Freitag, 13. Januar 2012

Therapie

Ja Thema war natürlich der nochmalige Kurzkontakt zu Vatern. Auch wenn ich mich erst selbst beschimpft habe, wie blöd ich doch sei. War es wohl nochmal nötig. Um haargenau mitzubekommen wie sehr er für mich Gift ist: Pure Erschöpfung, Gedanken kreisten nur um ihn, Alpträume...

Wir tiftelten es ein wenig auseinander, was das Kind in mir anspricht, sich wünscht, braucht, das aber auch die Bedrohung spürt und wie das die Erwachsene sieht, mit eingreifen, schützen usw.

Wir nahmen ein paar Aussagen meines Vaters und schauten „was das mit mir macht“ <--- ich hasse den Ausdruck, aber gut....

Therapeutin wiederholt ihr Gesagtes (würd jetzt zu weit führen). Sie:“ Und das sag ich der Erwachsenen!“ Die war nur leider grad nicht da, ich heulte und war im Kind. Schniefte nur ein: „Geht grad nicht!“ Was sie natürlich schon sah und mitfühlend/sanft drauf reagierte.

Jedenfalls war das alles höchst interessant und sehr sehr klar und begreifbar für mich.

z.B. dass sich das Kind ja immer noch nach den Spielen, Abenteuern usw. mit Papa sehnt. Der ist aber heute dafür gar nicht mehr zu gebrauchen! Und es wäre auch nicht die Erfüllung fürs Kind. Diese Sehnsucht lässt mich immer noch zu Papa laufen. Papa hat sich aber sehr geändert (ich ja auch, ich bin inzwischen groß geworden!)und ich krieg jedesmal eins auf die Mütze. Metaphermäßig gemeint.

### ZU ERLEDIGEN
[a] Entnimm dem Therapieeintrag wortgetreu die Stelle von „z.B. dass sich“ bis „Mütze. Metaphermäßig gemeint.“.
[b] Fasse im Therapieeintrag den Absatz, der mit „z.B. dass sich das Kind“ beginnt, als knappe Stichpunktliste zusammen und behalte dabei die wesentlichen Aussagen bei.
[c] Beantworte anhand des Therapieeintrags diese Fragen:
(i) An welchem Datum wurde der Eintrag verfasst?
(ii) Welche Folgen des erneuten Kurzkontakts zum Vater werden genannt?
(iii) Welche Worte schniefte die schreibende Person, als die Therapeutin sich an die Erwachsene wenden wollte?
Die Zeilen spielen dabei keine Rolle.

### AUSZÜGE DER DATEN

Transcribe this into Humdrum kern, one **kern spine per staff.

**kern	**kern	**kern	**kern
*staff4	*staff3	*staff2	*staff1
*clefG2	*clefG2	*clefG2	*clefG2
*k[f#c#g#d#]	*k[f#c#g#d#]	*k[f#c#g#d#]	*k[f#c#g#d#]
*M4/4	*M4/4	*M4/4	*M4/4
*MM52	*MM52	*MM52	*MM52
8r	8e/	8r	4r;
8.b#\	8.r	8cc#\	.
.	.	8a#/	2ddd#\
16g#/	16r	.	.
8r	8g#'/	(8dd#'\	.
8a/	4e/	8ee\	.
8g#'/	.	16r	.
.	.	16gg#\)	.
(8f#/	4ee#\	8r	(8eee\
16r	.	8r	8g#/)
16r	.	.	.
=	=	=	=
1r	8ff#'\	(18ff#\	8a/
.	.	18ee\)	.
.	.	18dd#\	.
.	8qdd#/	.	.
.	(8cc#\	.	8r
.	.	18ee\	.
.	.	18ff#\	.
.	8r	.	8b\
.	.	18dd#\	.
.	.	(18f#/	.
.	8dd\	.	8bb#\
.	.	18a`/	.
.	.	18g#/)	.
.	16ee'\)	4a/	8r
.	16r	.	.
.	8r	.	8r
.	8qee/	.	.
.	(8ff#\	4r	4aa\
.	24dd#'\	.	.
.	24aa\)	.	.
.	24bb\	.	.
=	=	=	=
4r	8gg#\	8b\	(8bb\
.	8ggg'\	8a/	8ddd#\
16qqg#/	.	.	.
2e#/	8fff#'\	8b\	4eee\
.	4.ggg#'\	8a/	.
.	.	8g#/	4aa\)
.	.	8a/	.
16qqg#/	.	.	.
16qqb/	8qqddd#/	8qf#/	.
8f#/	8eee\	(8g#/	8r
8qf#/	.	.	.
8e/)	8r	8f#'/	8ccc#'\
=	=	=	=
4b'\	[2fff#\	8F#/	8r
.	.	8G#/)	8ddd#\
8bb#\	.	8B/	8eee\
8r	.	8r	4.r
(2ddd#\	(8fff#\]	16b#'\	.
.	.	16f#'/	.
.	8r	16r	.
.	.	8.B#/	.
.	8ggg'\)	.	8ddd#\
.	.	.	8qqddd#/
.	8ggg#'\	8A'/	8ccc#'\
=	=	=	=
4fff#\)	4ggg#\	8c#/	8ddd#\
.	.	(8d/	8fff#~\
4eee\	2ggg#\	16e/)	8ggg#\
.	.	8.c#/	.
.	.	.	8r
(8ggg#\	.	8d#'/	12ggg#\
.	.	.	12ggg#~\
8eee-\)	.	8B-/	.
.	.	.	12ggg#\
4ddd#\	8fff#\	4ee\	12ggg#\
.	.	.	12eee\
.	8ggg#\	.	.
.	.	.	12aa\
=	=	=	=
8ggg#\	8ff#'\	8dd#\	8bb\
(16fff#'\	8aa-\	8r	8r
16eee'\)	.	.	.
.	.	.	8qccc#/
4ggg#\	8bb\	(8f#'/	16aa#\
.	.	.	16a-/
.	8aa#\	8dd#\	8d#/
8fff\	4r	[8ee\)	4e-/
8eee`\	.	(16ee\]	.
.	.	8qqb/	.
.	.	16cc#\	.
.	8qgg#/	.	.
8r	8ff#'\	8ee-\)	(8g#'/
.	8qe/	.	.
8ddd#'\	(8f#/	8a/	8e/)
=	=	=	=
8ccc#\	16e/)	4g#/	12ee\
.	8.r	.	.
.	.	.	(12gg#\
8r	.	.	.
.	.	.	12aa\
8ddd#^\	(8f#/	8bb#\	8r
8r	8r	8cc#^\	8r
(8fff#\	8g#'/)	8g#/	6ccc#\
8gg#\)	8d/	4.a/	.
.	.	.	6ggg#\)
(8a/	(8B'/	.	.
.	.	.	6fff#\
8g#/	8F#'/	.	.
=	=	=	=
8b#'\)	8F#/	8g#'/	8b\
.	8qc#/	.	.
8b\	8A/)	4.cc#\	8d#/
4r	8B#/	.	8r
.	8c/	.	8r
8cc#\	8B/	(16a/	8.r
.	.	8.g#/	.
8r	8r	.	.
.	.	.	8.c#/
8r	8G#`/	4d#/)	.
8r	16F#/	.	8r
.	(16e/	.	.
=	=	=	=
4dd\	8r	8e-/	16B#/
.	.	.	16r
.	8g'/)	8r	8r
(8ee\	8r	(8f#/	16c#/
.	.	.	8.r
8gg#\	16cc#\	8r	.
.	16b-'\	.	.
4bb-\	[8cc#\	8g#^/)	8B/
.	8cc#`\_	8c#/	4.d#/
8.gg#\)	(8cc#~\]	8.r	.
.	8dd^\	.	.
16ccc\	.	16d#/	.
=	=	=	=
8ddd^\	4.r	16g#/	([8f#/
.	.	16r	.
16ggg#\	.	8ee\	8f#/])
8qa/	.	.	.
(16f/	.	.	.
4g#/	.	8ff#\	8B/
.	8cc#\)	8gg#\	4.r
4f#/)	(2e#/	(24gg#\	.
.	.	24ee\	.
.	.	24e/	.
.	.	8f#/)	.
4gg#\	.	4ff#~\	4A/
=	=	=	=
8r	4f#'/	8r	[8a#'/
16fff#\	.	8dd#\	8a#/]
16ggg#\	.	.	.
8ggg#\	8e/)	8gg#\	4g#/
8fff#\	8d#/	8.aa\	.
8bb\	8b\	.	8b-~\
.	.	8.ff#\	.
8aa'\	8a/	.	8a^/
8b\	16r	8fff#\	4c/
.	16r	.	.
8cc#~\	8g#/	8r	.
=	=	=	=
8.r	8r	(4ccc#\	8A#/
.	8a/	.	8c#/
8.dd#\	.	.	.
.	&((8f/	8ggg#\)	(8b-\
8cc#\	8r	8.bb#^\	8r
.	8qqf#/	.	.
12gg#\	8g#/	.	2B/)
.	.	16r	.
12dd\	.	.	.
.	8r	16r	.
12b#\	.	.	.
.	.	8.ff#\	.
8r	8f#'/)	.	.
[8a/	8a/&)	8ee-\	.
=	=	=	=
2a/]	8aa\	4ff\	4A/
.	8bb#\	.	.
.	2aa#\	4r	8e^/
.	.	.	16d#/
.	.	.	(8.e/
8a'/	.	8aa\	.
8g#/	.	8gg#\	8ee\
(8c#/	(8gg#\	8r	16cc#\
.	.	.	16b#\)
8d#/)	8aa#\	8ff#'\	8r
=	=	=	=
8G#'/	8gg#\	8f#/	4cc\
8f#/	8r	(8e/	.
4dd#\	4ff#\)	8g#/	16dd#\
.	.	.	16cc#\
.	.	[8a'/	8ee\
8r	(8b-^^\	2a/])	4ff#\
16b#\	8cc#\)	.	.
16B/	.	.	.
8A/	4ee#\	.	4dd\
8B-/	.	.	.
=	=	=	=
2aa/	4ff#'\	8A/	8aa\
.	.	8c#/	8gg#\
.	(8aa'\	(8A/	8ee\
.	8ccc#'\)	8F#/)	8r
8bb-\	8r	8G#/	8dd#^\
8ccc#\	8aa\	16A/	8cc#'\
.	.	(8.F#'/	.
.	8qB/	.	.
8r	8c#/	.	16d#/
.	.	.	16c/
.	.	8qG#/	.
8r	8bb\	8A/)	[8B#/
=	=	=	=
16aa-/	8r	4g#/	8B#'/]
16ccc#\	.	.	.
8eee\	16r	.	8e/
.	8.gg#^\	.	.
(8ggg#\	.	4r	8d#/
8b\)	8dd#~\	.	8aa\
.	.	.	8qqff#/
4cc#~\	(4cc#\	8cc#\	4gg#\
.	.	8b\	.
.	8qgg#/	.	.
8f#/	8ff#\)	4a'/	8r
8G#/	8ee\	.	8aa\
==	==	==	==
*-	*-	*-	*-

### LÖSUNGEN
[a]
z.B. dass sich das Kind ja immer noch nach den Spielen, Abenteuern usw. mit Papa sehnt. Der ist aber heute dafür gar nicht mehr zu gebrauchen! Und es wäre auch nicht die Erfüllung fürs Kind. Diese Sehnsucht lässt mich immer noch zu Papa laufen. Papa hat sich aber sehr geändert (ich ja auch, ich bin inzwischen groß geworden!)und ich krieg jedesmal eins auf die Mütze. Metaphermäßig gemeint.

[b]
- Das Kind sehnt sich immer noch nach Spielen und Abenteuern mit Papa.
- Papa ist dafür heute nicht mehr zu gebrauchen.
- Es wäre auch nicht die Erfüllung fürs Kind.
- Diese Sehnsucht führt immer noch dazu, zu Papa zu laufen.
- Papa hat sich stark verändert, die schreibende Person ist inzwischen ebenfalls erwachsen geworden.
- Jedes Mal gibt es im übertragenen Sinn „eins auf die Mütze“.

[c]
(i) Am Freitag, dem 13. Januar 2012.
(ii) Pure Erschöpfung, Gedanken, die nur um ihn kreisten, und Alpträume.
(iii) „Geht grad nicht!“